Os dados de nosso segundo estudo indicaram que o trabalho ocupava um lugar
central na vida das empreendedoras. Ambivalentes, as mulheres tenderam a
valorizar mais o trabalho do que os filhos ou a família em geral, mas, ao
confrontar o dilema trabalho x marido, as empreendedoras optaram por uma
alternativa que expressava a valorização combinada de ambos. Por outro lado,
a maioria das empreendedoras afirmou que tinha como meta atingir um
equilíbrio entre a vida profissional e a pessoal. Considerados em conjunto, os
dados mostraram ser complexo o sistema de valores das empreendedoras que
utilizam diferentes estratégias para lidar com as demandas do negócio e da
família.
O exame mais detalhado das complexas relações entre família e negócio,
evidenciou que, em geral, as empreendedoras, embora tendendo a perceber
seus negócios como difíceis, os viam muito mais como um desafio do que
como um fardo. Contrariando crenças muito difundidas, os negócios
tenderam a ser vivenciados sem culpa, em harmonia com o lar, vantajosos
para a família, não se constituindo, portanto, como oposições.

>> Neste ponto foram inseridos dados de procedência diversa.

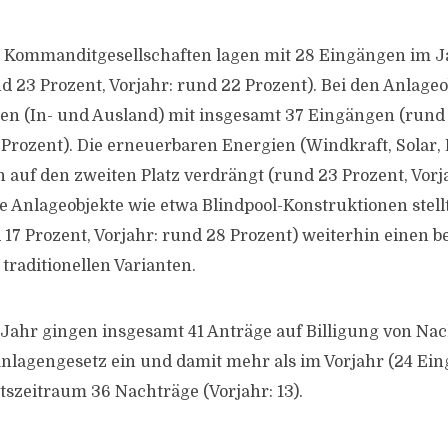
n Kommanditgesellschaften lagen mit 28 Eingängen im J
nd 23 Prozent, Vorjahr: rund 22 Prozent). Bei den Anlage
en (In- und Ausland) mit insgesamt 37 Eingängen (rund 
 Prozent). Die erneuerbaren Energien (Windkraft, Solar,
 auf den zweiten Platz verdrängt (rund 23 Prozent, Vorj
ge Anlageobjekte wie etwa Blindpool-Konstruktionen stell
17 Prozent, Vorjahr: rund 28 Prozent) weiterhin einen 
traditionellen Varianten.
Jahr gingen insgesamt 41 Anträge auf Billigung von Na
agengesetz ein und damit mehr als im Vorjahr (24 Eing
htszeitraum 36 Nachträge (Vorjahr: 13).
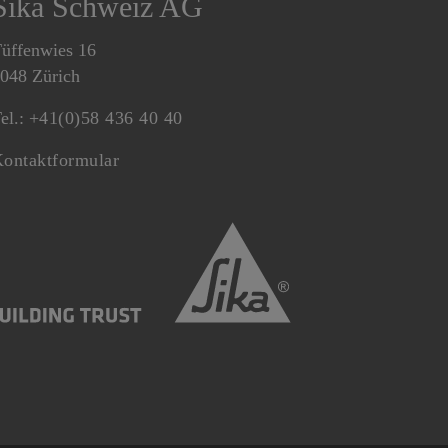
Sika Schweiz AG
üffenwies 16
048 Zürich
el.:
+41(0)58 436 40 40
ontaktformular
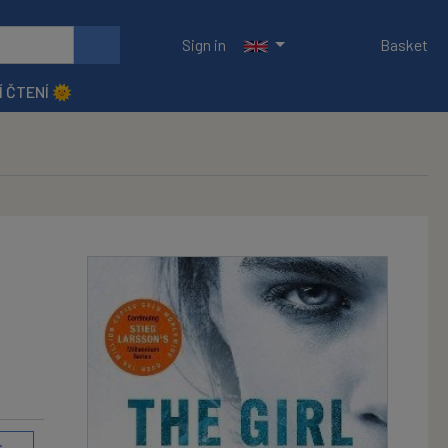
Sign in
Basket
Í ČTENÍ 🌞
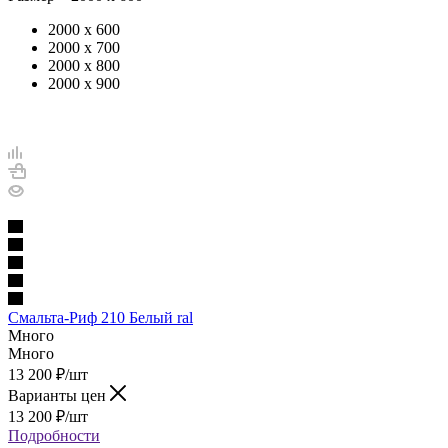
2000 х 600
2000 х 700
2000 х 800
2000 х 900
Смальта-Риф 210 Белый ral
Много
Много
13 200
₽
/шт
Варианты цен
13 200
₽
/шт
Подробности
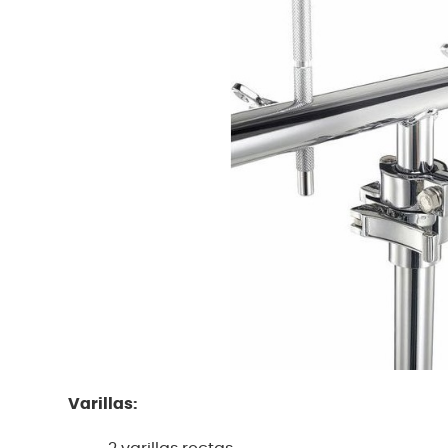
Varillas:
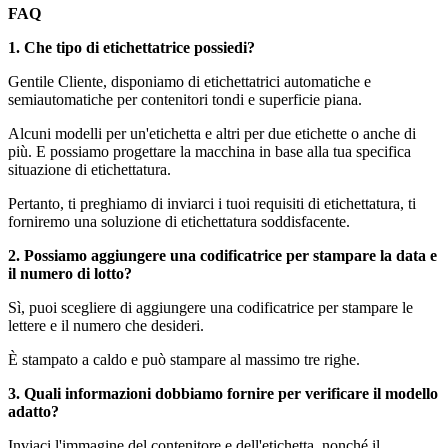
FAQ
1. Che tipo di etichettatrice possiedi?
Gentile Cliente, disponiamo di etichettatrici automatiche e
semiautomatiche per contenitori tondi e superficie piana.
Alcuni modelli per un'etichetta e altri per due etichette o anche di
più. E possiamo progettare la macchina in base alla tua specifica
situazione di etichettatura.
Pertanto, ti preghiamo di inviarci i tuoi requisiti di etichettatura, ti
forniremo una soluzione di etichettatura soddisfacente.
2. Possiamo aggiungere una codificatrice per stampare la data e
il numero di lotto?
Sì, puoi scegliere di aggiungere una codificatrice per stampare le
lettere e il numero che desideri.
È stampato a caldo e può stampare al massimo tre righe.
3. Quali informazioni dobbiamo fornire per verificare il modello
adatto?
Inviaci l'immagine del contenitore e dell'etichetta, nonché il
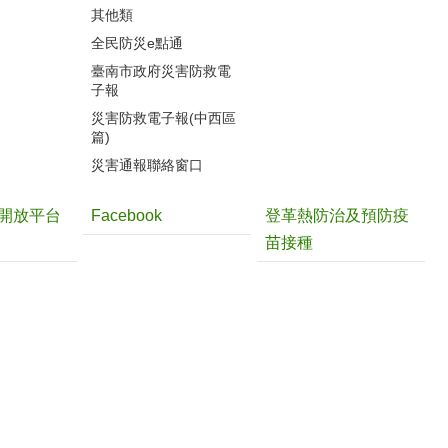
其他類
全民防災e點通
臺南市政府災害防救電
子報
災害防救電子報(中西區
篇)
災害通報聯絡窗口
開放平台
Facebook
登革熱防治及預防疫
苗接種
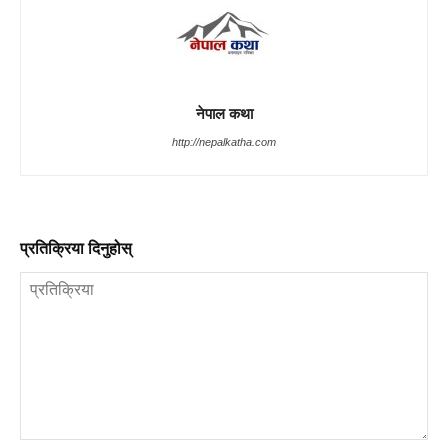
नेपाल कथा
http://nepalkatha.com
प्रतिक्रिया दिनुहोस्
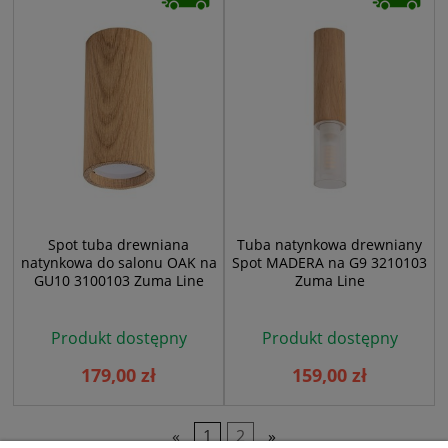
Spot tuba drewniana
Tuba natynkowa drewniany
natynkowa do salonu OAK na
Spot MADERA na G9 3210103
GU10 3100103 Zuma Line
Zuma Line
Produkt dostępny
Produkt dostępny
179,00 zł
159,00 zł
«
1
2
»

Por outro lado, também na contra-mão de uma literatura que enfatiza o
conflito trabalho x família na vida das mulheres que trabalham, observou-se
que as famílias eram percebidas pelas mulheres como estimuladoras,
vantajosas para os negócios e proporcionando ajuda a estes. Ausência de culpa
em relação às famílias e sua percepção como um desafio, e não como um
fardo, complementaram as visões das empreendedoras.
Diante dos resultados, percebemos que as donas de negócios próprios, ao
buscarem auto-realização e independência financeira através de suas
empresas, se sentem desafiadas e instigadas. Argumentamos, então, que, para
estas mulheres empreendedoras, família e trabalho constituem um duplo
desafio que é enfrentado positivamente, diferentemente da experiência
negativa, eivada de restrições e imposições, sugerida pela expressão “dupla
jornada” que tende a qualificar a inserção da mulher no mundo do trabalho.

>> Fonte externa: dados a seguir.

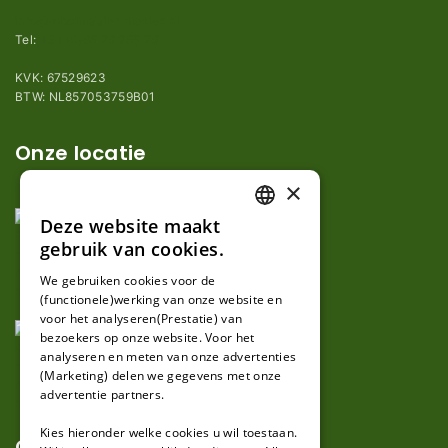
info@robotmaaier-mesjes.nl
Tel:
+31 (0)85 78 255 78
KVK: 67529623
BTW: NL857053759B01
Onze locatie
×
Deze website maakt
DUTCH
gebruik van cookies.
FRENCH
We gebruiken cookies voor de
(functionele)werking van onze website en
GERMAN
voor het analyseren(Prestatie) van
bezoekers op onze website. Voor het
analyseren en meten van onze advertenties
(Marketing) delen we gegevens met onze
advertentie partners.
Kies hieronder welke cookies u wil toestaan.
Over ons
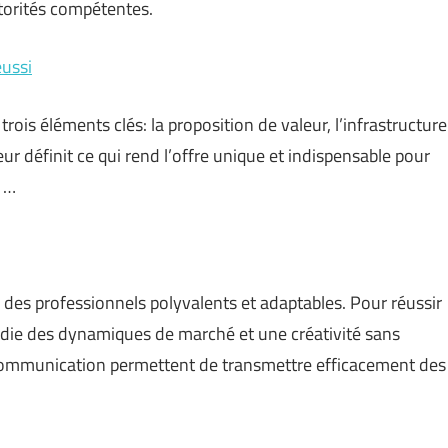
utorités compétentes.
éussi
ois éléments clés: la proposition de valeur, l’infrastructure
ur définit ce qui rend l’offre unique et indispensable pour
e …
 des professionnels polyvalents et adaptables. Pour réussir
ie des dynamiques de marché et une créativité sans
communication permettent de transmettre efficacement des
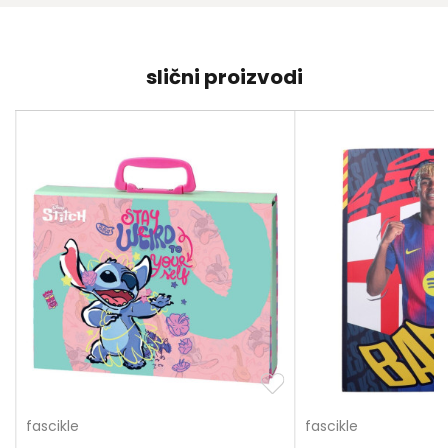
slični proizvodi
fascikle
fascikle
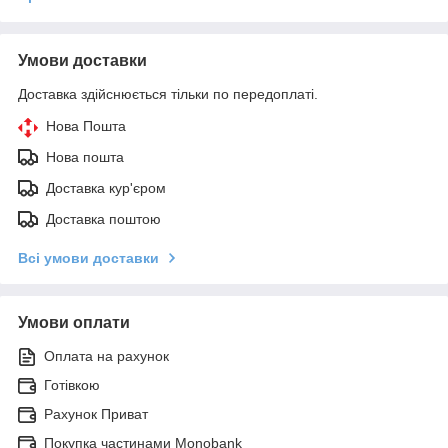
Умови доставки
Доставка здійснюється тільки по передоплаті.
Нова Пошта
Нова пошта
Доставка кур'єром
Доставка поштою
Всі умови доставки
Умови оплати
Оплата на рахунок
Готівкою
Рахунок Приват
Покупка частинами Monobank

Nossas análises relativas a como as mulheres empreendedoras significam o
sucesso e como percebem as relações trabalho/família sugerem uma nova
compreensão do trabalho feminino. Embora com cautela, face ao tamanho de
nossas amostras e à alta qualificação educacional das empreendedoras
estudadas, há que se questionar o pensamento estereotipado, os verdadeiros
tabus, que cercam a caracterização do trabalho feminino na atualidade.